Ein Anliegen ist mir noch wichtig: Was ich sagen möchte, ist eben, dass Partizipation eine Grundvoraussetzung für Integration ist. Die politische Partizipation ermöglicht erst den Zusammenhalt einer Gesellschaft. Wir wollen die Zuwanderung und Integration schließlich nicht verhindern. Wir wollen sie gestalten können.
Ich bitte Sie, den folgenden Anträgen zuzustimmen, denn diese Vereine gibt es nicht erst seit letzter Woche, sondern diese Vereine gibt es schon seit den 90er Jahren.
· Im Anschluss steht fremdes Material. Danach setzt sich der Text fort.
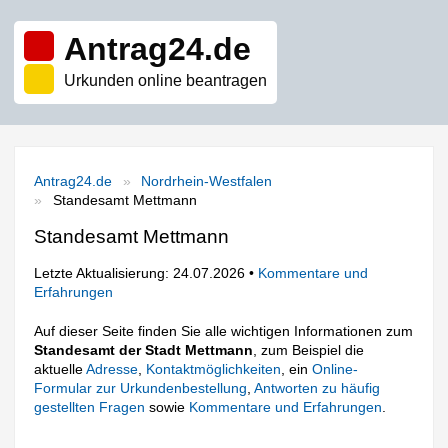
Antrag24.de
Urkunden online beantragen
Antrag24.de
Nordrhein-Westfalen
Standesamt Mettmann
Standesamt Mettmann
Letzte Aktualisierung: 24.07.2026 •
Kommentare und
Erfahrungen
Auf dieser Seite finden Sie alle wichtigen Informationen zum
Standesamt der Stadt Mettmann
, zum Beispiel die
aktuelle
Adresse
,
Kontaktmöglichkeiten
, ein
Online-
Formular zur Urkundenbestellung
,
Antworten zu häufig
gestellten Fragen
sowie
Kommentare und Erfahrungen
.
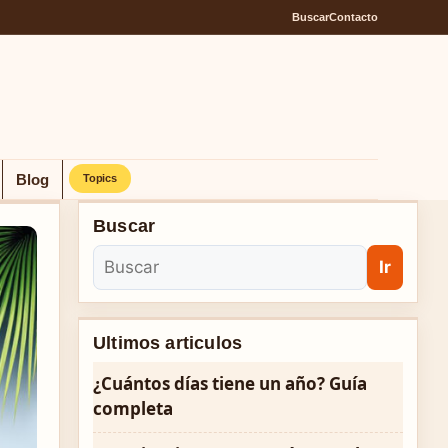
Buscar
Contacto
Blog
Topics
Buscar
Ir
Ultimos articulos
¿Cuántos días tiene un año? Guía
completa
Sie haben sich wirklich bewährt und viel Arbeit investiert. Sie sind auch Partner der Stadt Wien. Ich frage mich immer wieder: Wo waren Sie in den 90er Jahren? War das damals nicht das Problem, dass Sie jetzt diese Dinge in Frage stellen, wie diese Vereine jetzt arbeiten? - Danke schön. (Beifall bei SPÖ und GRÜNEN.)